→ **WHAT NEEDS TO BE DONE**
Which lines in the records below contain the word "Foot" with matching case? Find each one and copy it out.

Saved entries
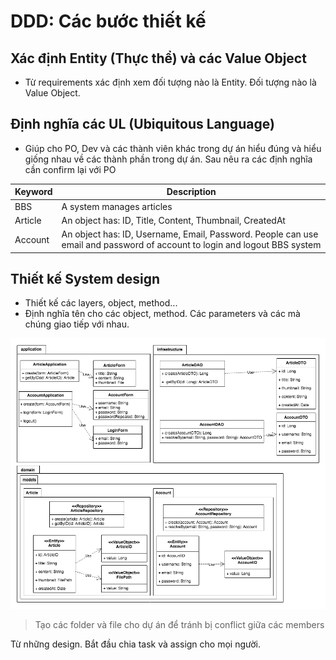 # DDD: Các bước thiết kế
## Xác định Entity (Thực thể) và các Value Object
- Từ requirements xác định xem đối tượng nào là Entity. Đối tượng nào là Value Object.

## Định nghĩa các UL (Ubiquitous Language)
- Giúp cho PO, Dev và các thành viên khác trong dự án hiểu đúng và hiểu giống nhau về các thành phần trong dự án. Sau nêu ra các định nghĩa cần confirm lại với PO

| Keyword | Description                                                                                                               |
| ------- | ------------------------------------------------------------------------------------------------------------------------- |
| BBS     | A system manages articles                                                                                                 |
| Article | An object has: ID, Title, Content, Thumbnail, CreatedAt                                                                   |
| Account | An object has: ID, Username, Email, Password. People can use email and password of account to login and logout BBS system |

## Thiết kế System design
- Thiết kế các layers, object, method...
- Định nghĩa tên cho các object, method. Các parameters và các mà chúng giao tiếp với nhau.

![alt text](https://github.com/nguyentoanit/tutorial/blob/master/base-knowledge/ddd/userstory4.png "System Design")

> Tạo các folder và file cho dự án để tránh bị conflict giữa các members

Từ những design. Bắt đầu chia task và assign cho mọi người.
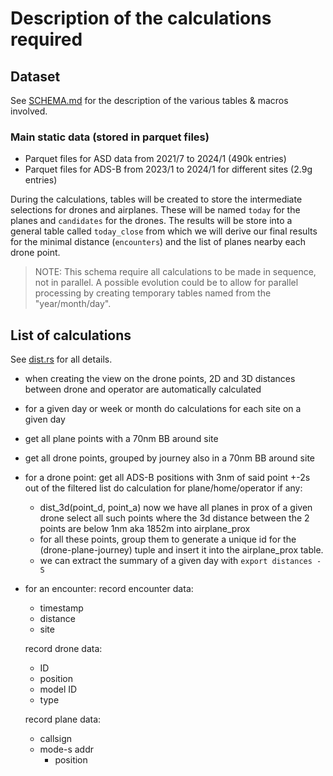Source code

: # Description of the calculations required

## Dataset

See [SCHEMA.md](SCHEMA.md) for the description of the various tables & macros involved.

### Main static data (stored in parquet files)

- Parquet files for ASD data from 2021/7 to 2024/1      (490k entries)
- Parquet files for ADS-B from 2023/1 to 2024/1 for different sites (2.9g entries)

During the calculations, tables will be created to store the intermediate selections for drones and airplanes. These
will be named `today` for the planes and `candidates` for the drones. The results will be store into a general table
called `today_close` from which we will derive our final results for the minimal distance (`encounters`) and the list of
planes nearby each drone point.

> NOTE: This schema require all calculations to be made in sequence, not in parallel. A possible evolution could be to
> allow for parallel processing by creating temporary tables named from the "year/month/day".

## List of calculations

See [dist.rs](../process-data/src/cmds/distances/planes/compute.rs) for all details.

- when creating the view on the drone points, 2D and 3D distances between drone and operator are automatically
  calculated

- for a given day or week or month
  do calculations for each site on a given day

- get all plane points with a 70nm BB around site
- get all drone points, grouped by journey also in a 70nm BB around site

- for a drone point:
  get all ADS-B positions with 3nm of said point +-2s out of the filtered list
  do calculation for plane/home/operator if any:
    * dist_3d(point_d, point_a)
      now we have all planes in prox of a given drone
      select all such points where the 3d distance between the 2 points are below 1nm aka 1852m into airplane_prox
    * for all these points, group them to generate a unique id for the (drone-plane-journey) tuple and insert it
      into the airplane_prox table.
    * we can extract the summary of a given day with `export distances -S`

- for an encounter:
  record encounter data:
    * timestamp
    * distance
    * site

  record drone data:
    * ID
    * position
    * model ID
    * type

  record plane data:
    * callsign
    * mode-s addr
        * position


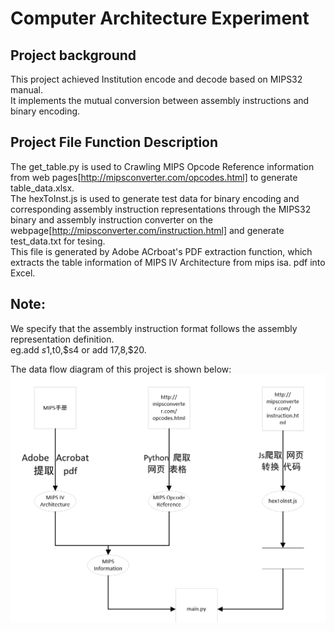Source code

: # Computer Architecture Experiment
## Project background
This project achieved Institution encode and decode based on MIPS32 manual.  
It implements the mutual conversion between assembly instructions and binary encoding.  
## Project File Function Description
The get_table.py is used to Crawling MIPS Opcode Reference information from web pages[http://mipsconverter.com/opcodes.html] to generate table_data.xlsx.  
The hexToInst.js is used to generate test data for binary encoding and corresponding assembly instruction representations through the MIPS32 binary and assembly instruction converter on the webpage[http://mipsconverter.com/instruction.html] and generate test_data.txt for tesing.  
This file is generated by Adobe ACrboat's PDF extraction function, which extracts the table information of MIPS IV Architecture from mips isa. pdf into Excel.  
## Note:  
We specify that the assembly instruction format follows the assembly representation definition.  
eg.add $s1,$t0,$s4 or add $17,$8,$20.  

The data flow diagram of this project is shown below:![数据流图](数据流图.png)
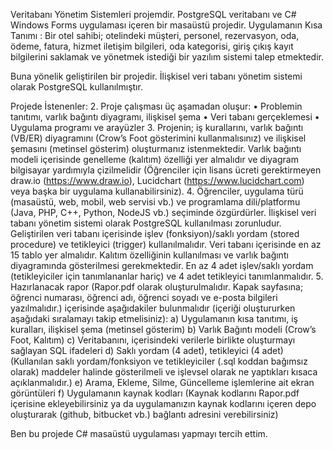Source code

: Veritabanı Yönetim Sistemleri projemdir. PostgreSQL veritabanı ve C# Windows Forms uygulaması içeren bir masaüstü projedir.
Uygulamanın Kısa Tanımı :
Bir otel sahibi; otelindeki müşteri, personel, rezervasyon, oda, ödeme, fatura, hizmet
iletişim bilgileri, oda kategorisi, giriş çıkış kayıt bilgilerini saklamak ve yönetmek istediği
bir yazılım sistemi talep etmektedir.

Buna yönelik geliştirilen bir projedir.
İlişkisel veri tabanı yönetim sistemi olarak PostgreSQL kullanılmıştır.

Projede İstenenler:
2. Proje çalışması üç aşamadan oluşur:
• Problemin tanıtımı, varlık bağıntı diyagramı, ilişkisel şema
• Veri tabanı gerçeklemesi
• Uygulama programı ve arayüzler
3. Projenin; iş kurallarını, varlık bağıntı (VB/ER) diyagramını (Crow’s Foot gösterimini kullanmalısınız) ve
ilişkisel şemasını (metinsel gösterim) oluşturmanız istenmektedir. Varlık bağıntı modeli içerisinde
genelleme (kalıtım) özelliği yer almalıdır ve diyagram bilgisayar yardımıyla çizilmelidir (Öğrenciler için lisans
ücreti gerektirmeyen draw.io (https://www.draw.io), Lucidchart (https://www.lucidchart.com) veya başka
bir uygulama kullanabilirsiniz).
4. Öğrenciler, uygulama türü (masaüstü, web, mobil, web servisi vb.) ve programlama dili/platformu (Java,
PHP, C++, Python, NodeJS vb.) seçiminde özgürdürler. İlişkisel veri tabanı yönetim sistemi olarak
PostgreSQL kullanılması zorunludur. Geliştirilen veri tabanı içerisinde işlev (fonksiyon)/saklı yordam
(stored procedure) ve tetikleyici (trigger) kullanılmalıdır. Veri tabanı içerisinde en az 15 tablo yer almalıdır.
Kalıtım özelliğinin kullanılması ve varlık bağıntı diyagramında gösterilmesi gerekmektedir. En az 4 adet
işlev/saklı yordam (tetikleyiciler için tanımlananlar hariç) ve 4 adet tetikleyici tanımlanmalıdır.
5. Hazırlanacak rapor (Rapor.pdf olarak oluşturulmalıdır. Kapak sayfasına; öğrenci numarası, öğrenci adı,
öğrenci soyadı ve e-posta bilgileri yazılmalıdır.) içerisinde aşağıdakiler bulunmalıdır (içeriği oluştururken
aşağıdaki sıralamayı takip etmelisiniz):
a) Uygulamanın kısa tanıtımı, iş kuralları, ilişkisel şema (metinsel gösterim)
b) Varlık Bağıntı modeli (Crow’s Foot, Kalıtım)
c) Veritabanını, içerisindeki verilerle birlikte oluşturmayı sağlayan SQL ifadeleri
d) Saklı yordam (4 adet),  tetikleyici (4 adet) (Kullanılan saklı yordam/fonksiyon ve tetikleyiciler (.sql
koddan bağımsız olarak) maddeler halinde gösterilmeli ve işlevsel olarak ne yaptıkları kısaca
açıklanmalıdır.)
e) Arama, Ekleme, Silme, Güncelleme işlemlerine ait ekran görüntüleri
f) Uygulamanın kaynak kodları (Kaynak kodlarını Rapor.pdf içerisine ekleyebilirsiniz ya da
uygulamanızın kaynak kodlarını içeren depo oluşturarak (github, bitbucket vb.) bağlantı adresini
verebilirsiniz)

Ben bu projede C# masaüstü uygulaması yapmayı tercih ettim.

* * *

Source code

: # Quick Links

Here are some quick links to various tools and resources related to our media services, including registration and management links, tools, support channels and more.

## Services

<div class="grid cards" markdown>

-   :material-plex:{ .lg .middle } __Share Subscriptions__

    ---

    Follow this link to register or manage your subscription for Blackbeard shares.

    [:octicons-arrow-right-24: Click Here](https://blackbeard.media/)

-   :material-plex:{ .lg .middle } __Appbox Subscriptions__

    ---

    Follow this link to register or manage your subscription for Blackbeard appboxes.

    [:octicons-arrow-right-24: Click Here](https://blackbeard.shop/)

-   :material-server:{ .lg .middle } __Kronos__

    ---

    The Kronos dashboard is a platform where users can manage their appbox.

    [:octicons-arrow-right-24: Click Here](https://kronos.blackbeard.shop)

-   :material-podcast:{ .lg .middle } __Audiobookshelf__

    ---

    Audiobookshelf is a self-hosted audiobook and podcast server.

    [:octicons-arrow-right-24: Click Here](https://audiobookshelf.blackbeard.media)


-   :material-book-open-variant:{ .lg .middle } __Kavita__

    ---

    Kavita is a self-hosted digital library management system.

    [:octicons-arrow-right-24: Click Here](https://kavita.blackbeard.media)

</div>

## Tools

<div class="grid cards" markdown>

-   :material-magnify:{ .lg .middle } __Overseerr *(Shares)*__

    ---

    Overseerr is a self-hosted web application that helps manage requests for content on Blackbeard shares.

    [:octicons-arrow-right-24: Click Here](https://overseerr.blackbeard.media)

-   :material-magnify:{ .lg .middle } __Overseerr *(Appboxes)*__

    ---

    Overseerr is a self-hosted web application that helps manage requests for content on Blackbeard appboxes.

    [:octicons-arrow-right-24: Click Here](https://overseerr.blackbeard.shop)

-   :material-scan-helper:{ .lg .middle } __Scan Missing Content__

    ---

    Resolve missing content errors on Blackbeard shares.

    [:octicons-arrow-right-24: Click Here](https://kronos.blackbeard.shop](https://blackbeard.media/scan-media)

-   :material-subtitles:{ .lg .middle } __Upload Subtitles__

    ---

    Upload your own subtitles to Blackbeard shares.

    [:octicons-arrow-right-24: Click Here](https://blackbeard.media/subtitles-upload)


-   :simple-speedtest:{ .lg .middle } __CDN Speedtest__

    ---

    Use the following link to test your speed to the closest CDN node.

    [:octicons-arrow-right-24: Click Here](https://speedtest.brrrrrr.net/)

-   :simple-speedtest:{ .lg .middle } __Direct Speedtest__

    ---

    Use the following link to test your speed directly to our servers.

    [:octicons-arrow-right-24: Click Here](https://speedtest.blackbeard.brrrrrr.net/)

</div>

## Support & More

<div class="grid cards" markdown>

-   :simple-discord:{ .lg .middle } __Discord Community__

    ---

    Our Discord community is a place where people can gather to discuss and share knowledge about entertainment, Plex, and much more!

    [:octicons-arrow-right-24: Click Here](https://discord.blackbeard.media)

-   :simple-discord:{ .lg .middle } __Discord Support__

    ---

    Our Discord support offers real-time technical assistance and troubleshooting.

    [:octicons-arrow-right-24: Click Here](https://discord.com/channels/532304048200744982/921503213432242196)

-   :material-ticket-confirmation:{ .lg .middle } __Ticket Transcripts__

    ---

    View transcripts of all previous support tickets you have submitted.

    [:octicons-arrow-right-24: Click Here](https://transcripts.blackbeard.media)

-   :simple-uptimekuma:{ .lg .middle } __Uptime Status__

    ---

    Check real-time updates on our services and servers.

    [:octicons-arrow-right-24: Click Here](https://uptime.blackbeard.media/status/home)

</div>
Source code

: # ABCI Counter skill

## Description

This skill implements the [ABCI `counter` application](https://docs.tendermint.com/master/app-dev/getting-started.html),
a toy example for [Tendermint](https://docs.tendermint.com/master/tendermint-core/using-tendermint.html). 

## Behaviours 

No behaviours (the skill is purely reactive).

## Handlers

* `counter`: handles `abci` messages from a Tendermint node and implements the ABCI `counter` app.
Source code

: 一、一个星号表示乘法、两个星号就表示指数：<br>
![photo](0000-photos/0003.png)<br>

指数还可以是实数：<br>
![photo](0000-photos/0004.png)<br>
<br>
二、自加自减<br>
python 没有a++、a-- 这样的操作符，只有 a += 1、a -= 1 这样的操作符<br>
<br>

→ **RESPONSE TO THE EXERCISE**
3. Projenin; iş kurallarını, varlık bağıntı (VB/ER) diyagramını (Crow’s Foot gösterimini kullanmalısınız) ve
b) Varlık Bağıntı modeli (Crow’s Foot, Kalıtım)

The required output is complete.